袁翔蹲在灶臺邊燒火,目光卻頻頻瞟向鍋裡翻滾的米粥,一副心事重重的樣子。柴火添得忽多忽少,火星子濺得滿地都是。
丁勇在旁邊見他魂不守舍的樣子,皺了皺眉卻也沒多問。
袁翔咬了咬牙,像是下定了某種決心。他悄悄摸出兜裡的紙片,飛快地掃了一眼四周,見沒人注意他這邊。
趁著添柴的動作,他將那紙條團成個小紙球,手腕一翻,飛快地丟進了沸騰的粥鍋裡。
詭異的一幕發生了——那紙球剛接觸到滾燙的米粥,竟像活物般扭動起來,在粥裡遊竄了幾下,隨即“散”成無數針尖大小的銀灰色顆粒,瞬間融進粥湯裡。
袁翔的心臟狂跳不止,手心裡全是冷汗。他慌忙用勺子攪了攪粥,表面依舊是濃稠的米香,看不出任何異常。

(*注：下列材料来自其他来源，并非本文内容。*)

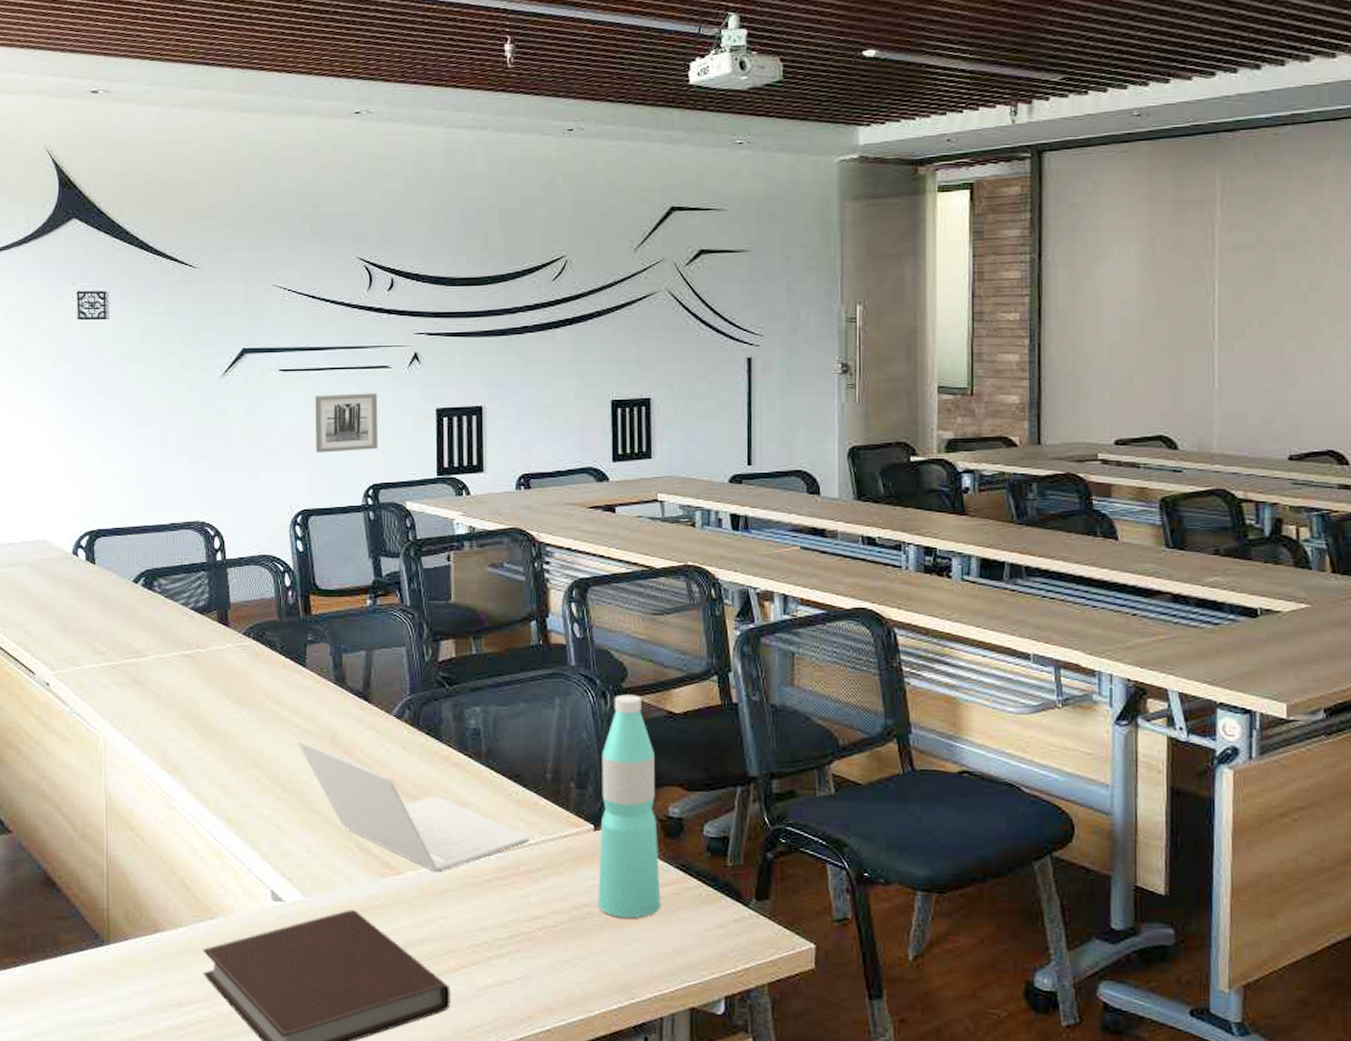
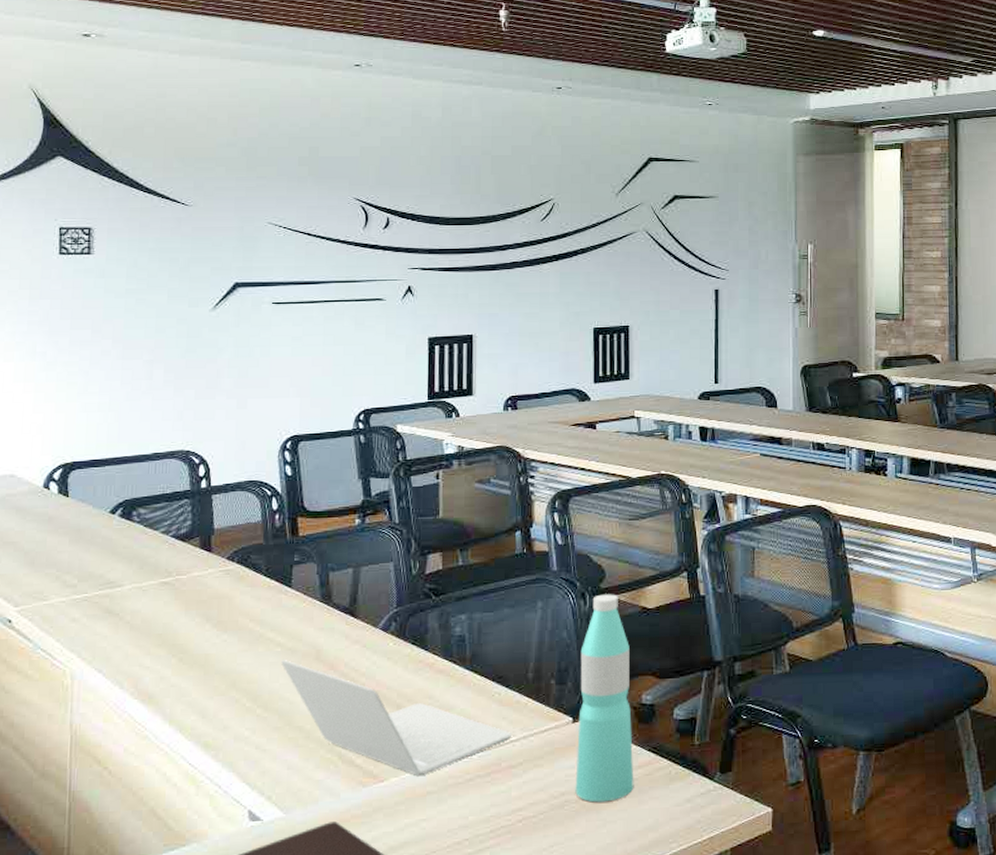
wall art: present [315,393,378,453] -> none [307,324,371,381]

“粥好了沒?”丁勇端著空碗走過來,“大家都餓壞了。”
“好、好了。”袁翔連忙點頭,拿起勺子盛粥。
丁勇接過碗,又招呼其他人過來分粥。考古隊的人和盜墓賊們圍過來,沒人察覺到袁翔的異樣。
不過幾分鐘,滿滿一鍋粥就被分光了。小趙捧著碗,小口喝著,笑道:“沒想到這裡的粥還挺好喝,比咱們帶的壓縮餅乾強多了。”
疤痕男更是呼嚕呼嚕喝了兩大碗,抹了抹嘴道:“要是天天有這好酒好肉,老子在這兒多待幾天也無事兒。”

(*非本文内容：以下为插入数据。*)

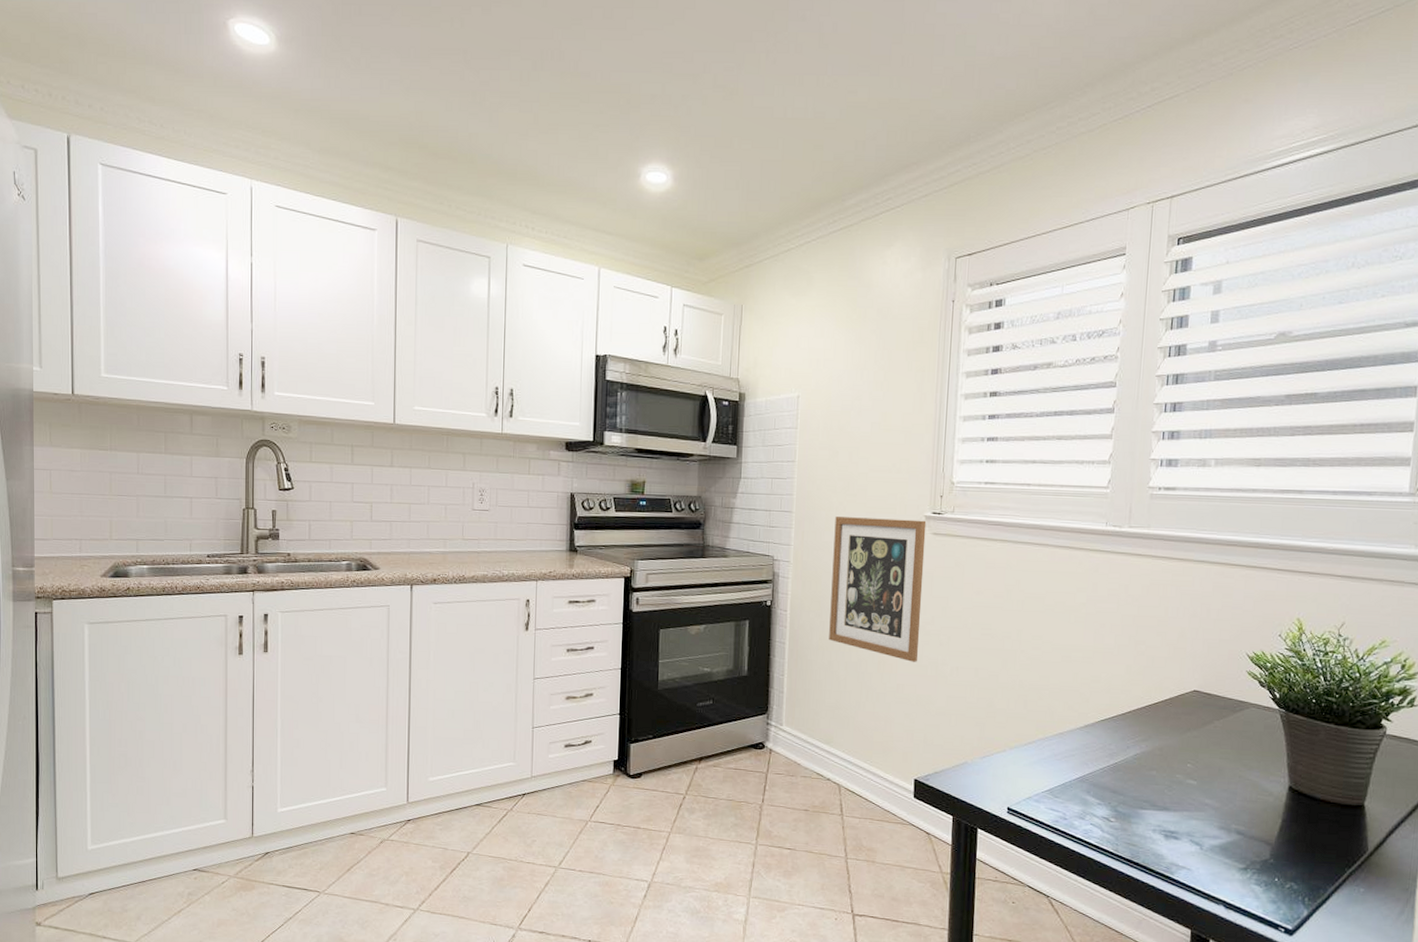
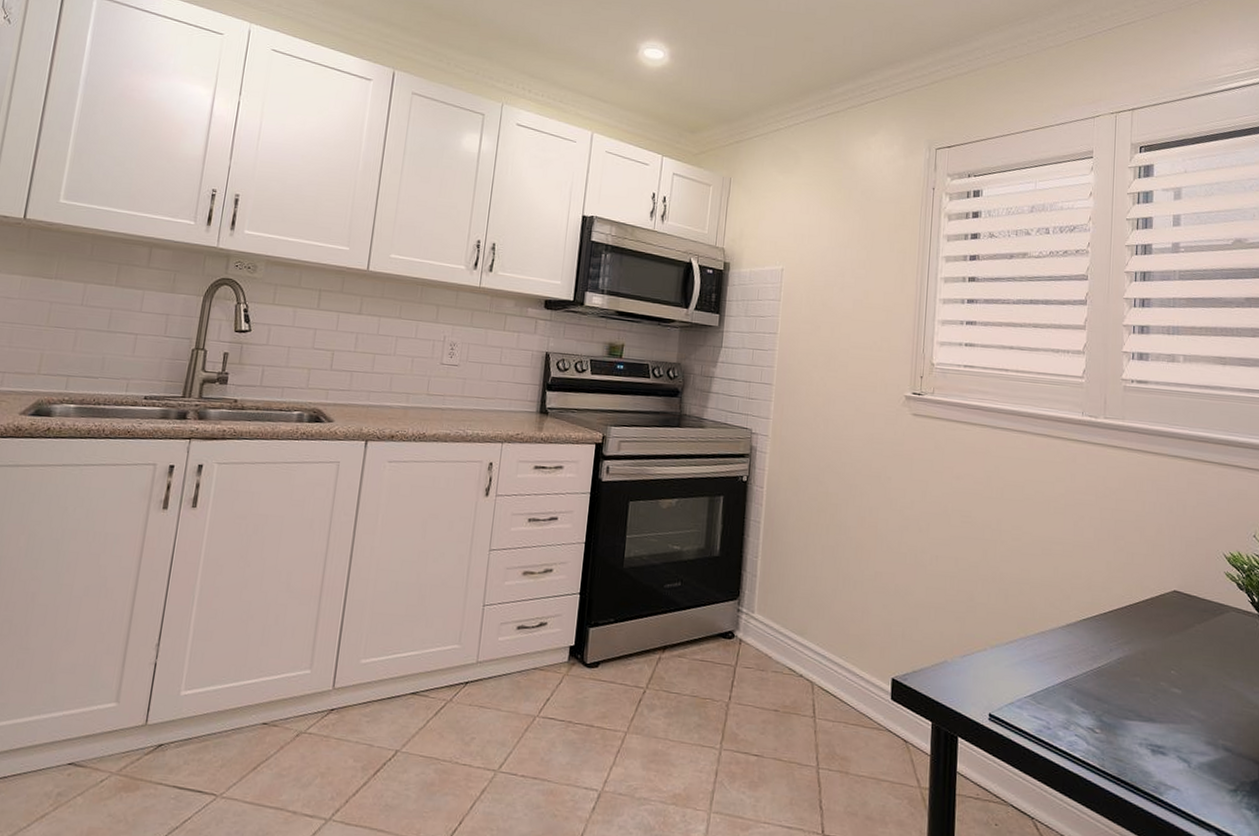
wall art: present [829,517,927,662] -> none [805,392,907,549]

寧院長喝了半碗粥,放下碗時,忽然覺得太陽穴有些發沉。他揉了揉額頭,以為是太累了,沒太在意。
眾人喝完粥,正準備輪流休息,角落裡突然發出一陣刺耳的大笑。
“哈哈……哈哈哈哈!”陳教授的助手不知何時抬起了頭,臉上沾著血汙,眼神卻亮得嚇人,“你們這些蠢貨!真以為能跑得掉嗎?”

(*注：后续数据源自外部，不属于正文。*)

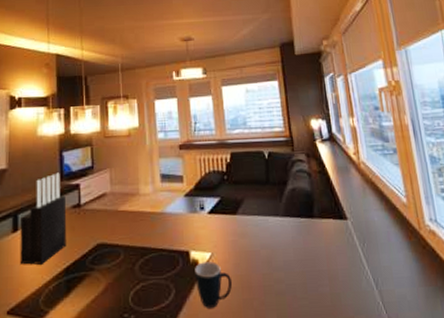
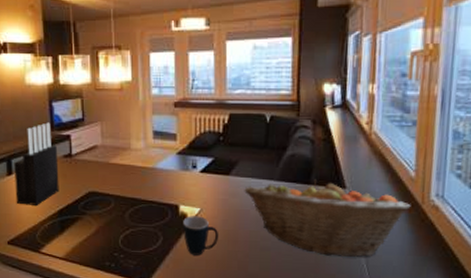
fruit basket: none [252,212,410,295] -> present [244,179,411,257]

“笑你媽了個巴子!”疤痕男本就憋著氣,此刻被他笑得心頭火起,一個箭步衝過去,左右開弓就是兩個耳光。
“啪!啪!”兩聲脆響,助手被打得歪倒在地,嘴角立刻溢位血絲。
“你……”助手掙扎著抬起頭,用怨毒的目光死死瞪著疤痕男,“你的死期……馬上就要到了!”
疤痕男怒極反笑,抬腳就要踹過去,院門外突然傳來“咚咚咚”的敲門聲,急促而沉重。
“寧院長!外面有人!”守在門口的人慌慌張張跑進來,“是……是陳教授,還帶著他的兩個助手!”
“來得正好!”疤痕男猛地轉身,眼底閃過狠厲,“老子正找想他算賬呢!”他說著就去解門閂,“開門,讓這老東西進來!”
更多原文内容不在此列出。